# Implementing Principal Component Analysis (PCA)
We can implement PCA using pure numpy. Before we get started, let's import some necessary packages.  We will need numpy and numpy.linalg

In [1]:
import numpy as np
import numpy.linalg as la

Then we need some data.  To begin with, we'll just use some arbitrary, made-up data.  Note, though, that the columns have to be linearly independent or we could end up with a singular matrix.  Think of it like this, if we do have data with linearly dependent columns, then that means that the column data only differs by a scalar factor.  Because of this, that column contributes no information above what is contributed by the other column and, so, we can discard it.  When creating data, it's easy to create linearly dependent columns.  In the real world, though, it's rare to have to worry about this.  So, let's start with this data:

In [2]:
X = np.array([
    [24, 36, 15],
    [44, 25, 63],
    [37, 84, 29],
    [11, 31, 26]
    ])


Our data is a 4 x 3 matrix, so we have N (number of samples) is 4 and M (dimensions or number of features) is 3.  The columns are linearly independent, so we are all set!

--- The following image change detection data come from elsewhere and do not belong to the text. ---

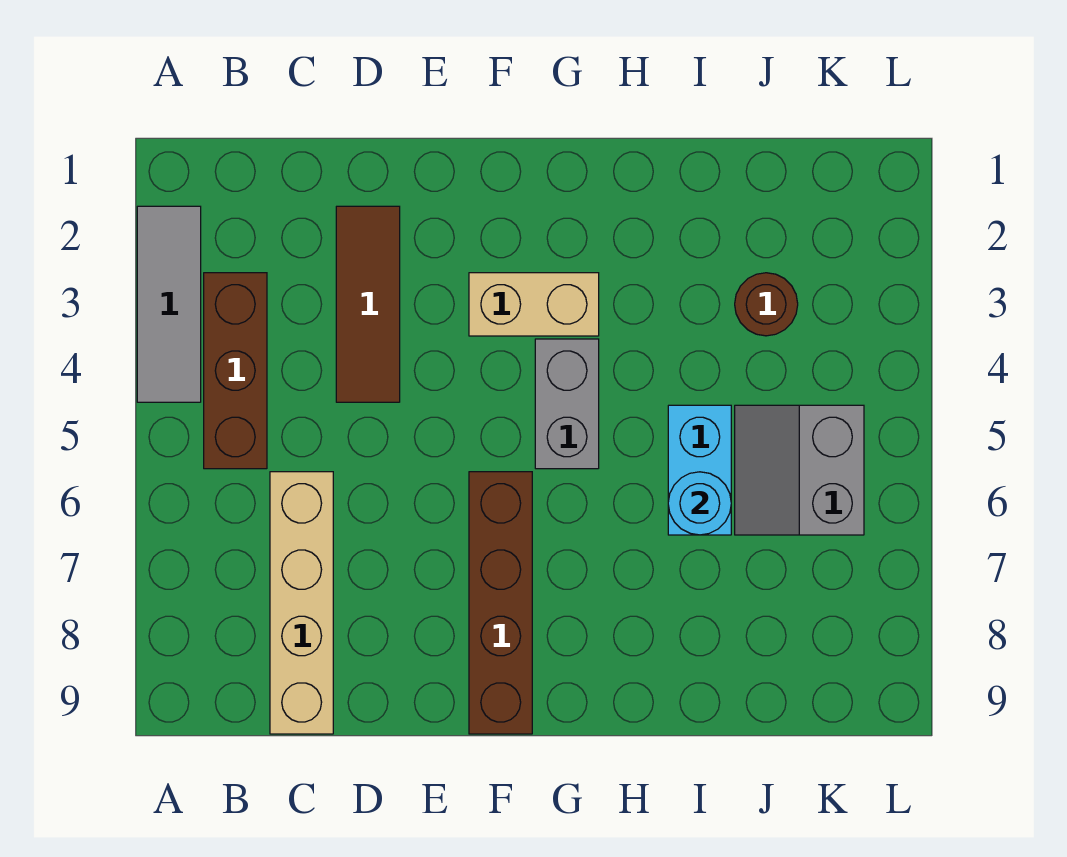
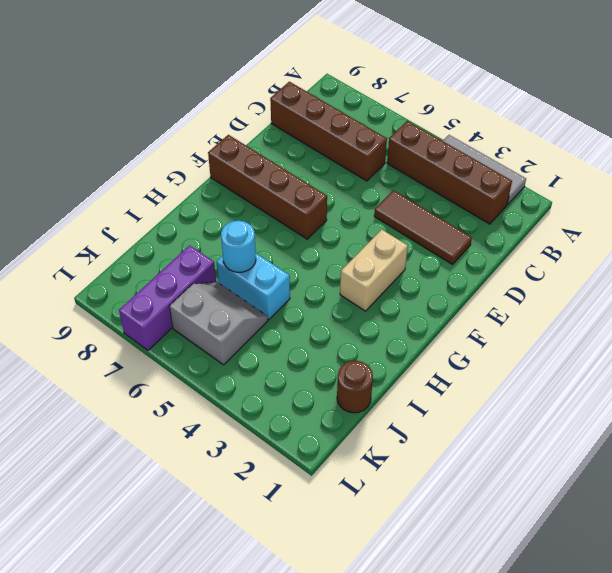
brown brick B3:B5 level 1 -> brown brick B2:B5 level 1
tan brick C6:C9 level 1 -> brown brick C6:C9 level 1
grey brick G4:G5 level 1 -> none
brown round brick J3 level 1 -> brown round brick J1 level 1
none -> purple brick J7:L7 level 1

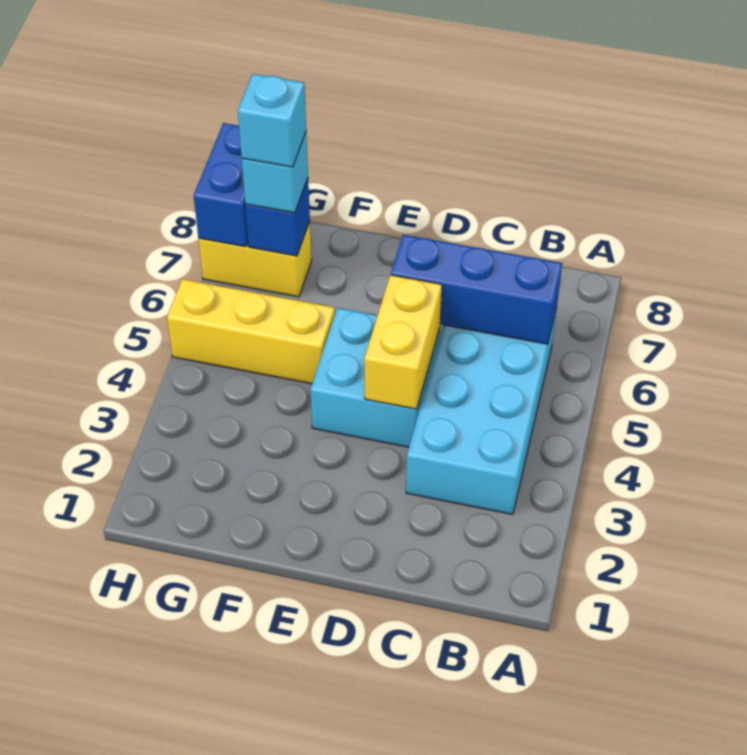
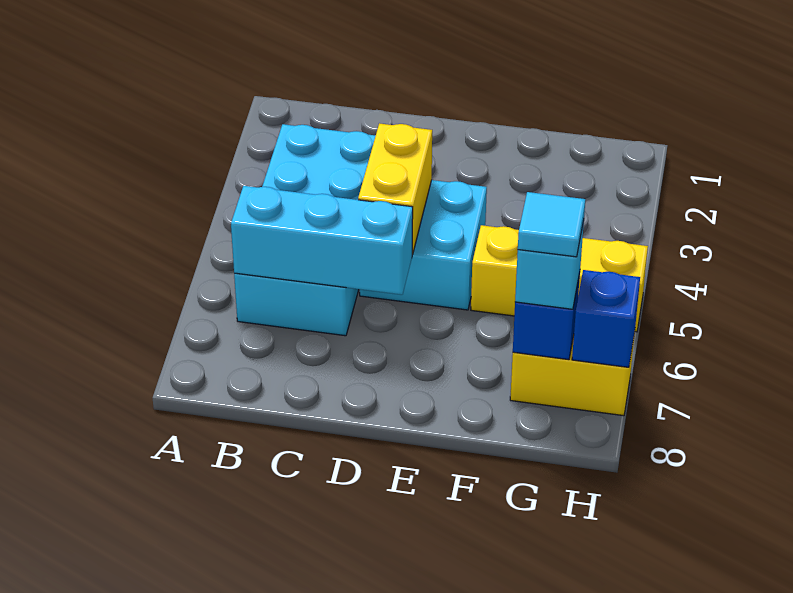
blue brick B6:D6 level 2 -> cyan brick B6:D6 level 2
cyan brick G7 level 4 -> cyan tile G7 level 4
blue brick H7:H8 level 2 -> blue brick H7 level 2

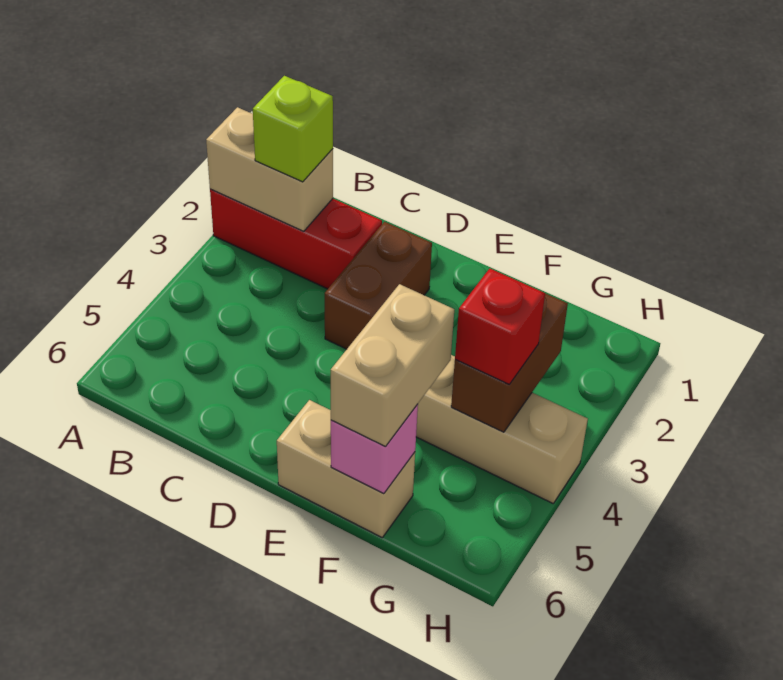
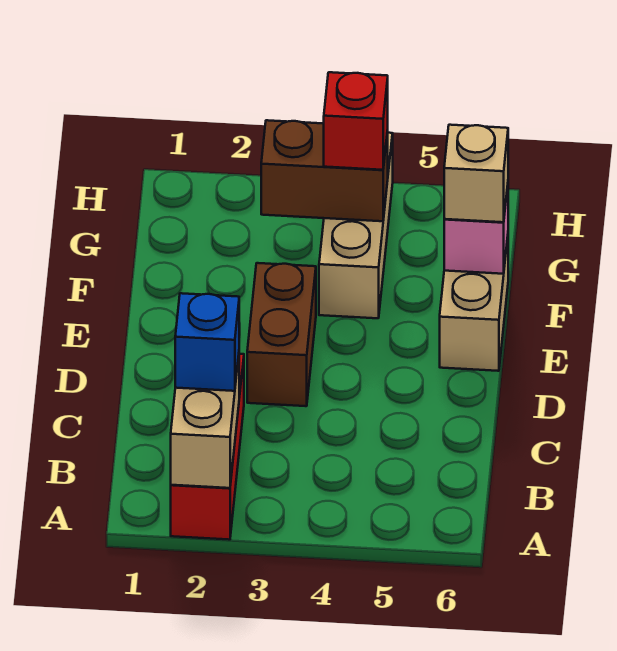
lime brick B2 level 3 -> blue brick B2 level 3
brown brick D2:D3 level 1 -> brown brick D3:E3 level 1
tan brick F5:F6 level 3 -> tan brick F6 level 3

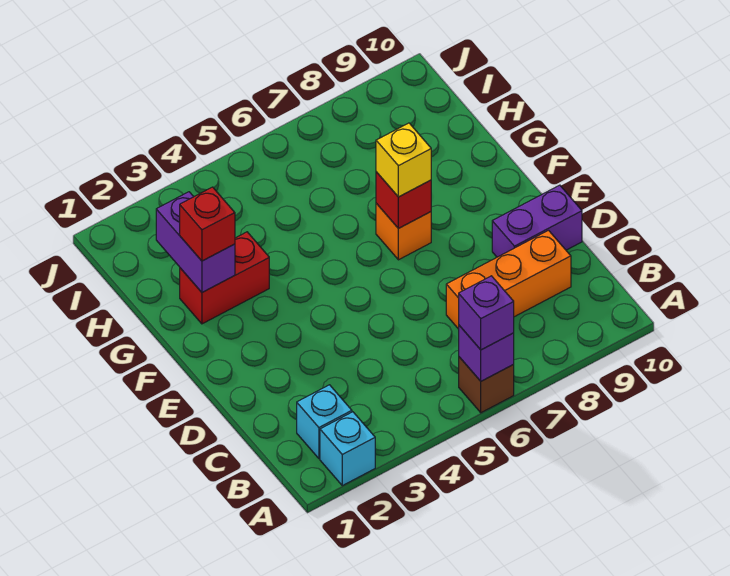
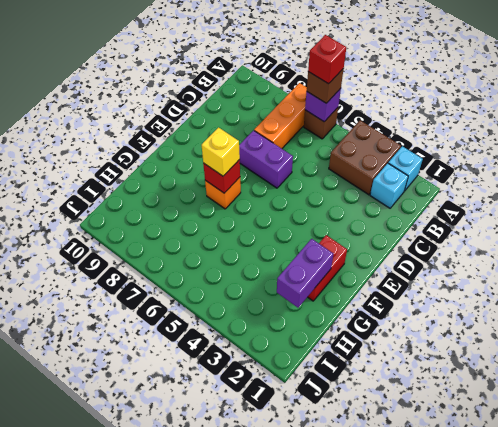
none -> brown brick A3:B4 level 1
purple brick A6 level 3 -> brown brick A6 level 3
orange brick C7:C9 level 1 -> orange brick A7:C7 level 1
purple brick D9:D10 level 1 -> purple brick D6:D7 level 1
red brick G2:G3 level 1 -> red brick F2:G2 level 1
red brick G2 level 3 -> red brick A6 level 4

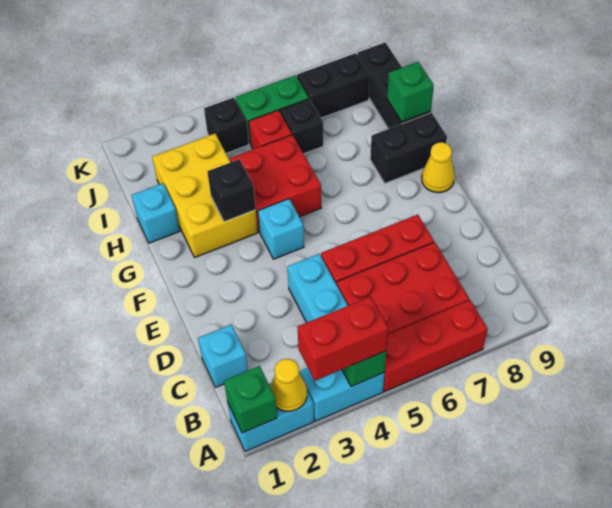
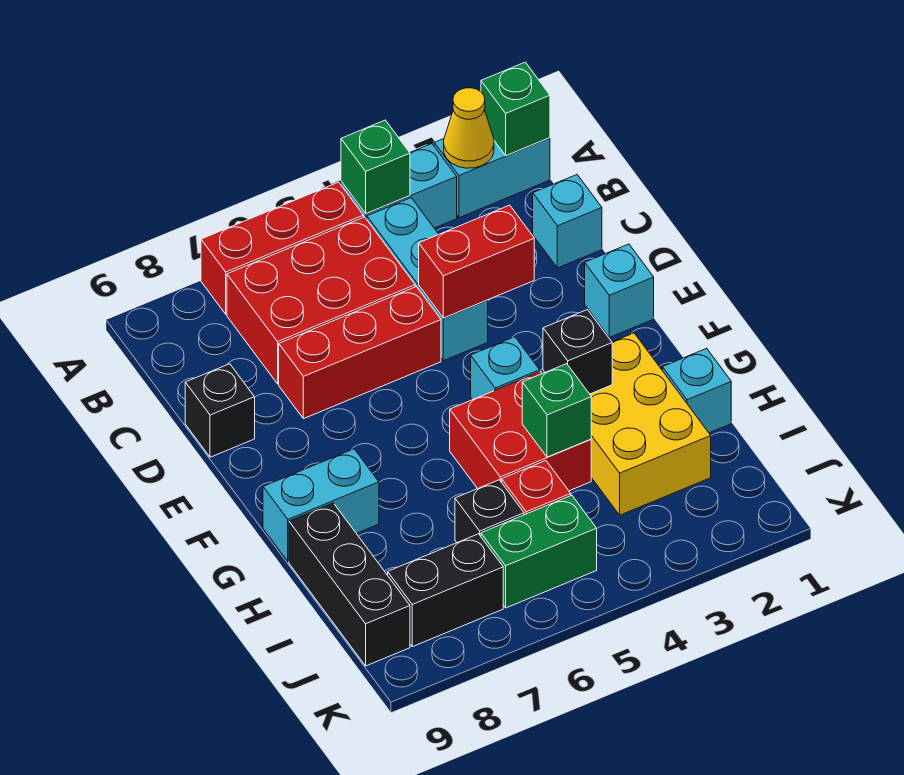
red brick A3:A4 level 3 -> red brick D3:D4 level 2
none -> cyan brick E1 level 1
yellow cone F9 level 1 -> none
black brick G8:G9 level 1 -> cyan brick G8:G9 level 1
green brick H9 level 2 -> green brick H4 level 2
black brick J4 level 1 -> black brick D9 level 1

Since we have 3 dimensions, it's not out of the question that we could plot this data.  But, for our purposes, let's suppose that we want to visualize this data in two dimensions instead.  So we are going to set our dimensions in a variable:

In [3]:
d = 2

So our plan is to project our three dimensional data into a two dimensional subspace such that the variance is maximized along the two principal components which span the subspace.  The first thing we need is a covariance matrix that represents our data.

In [4]:
C = np.cov(X, rowvar=False)

Note that we use the `rowvar=False` flag.  By default, `numpy.cov` expects your features to be in rows and data points in colums.  This seems odd, so it's important to remember this about `numpy.cov`.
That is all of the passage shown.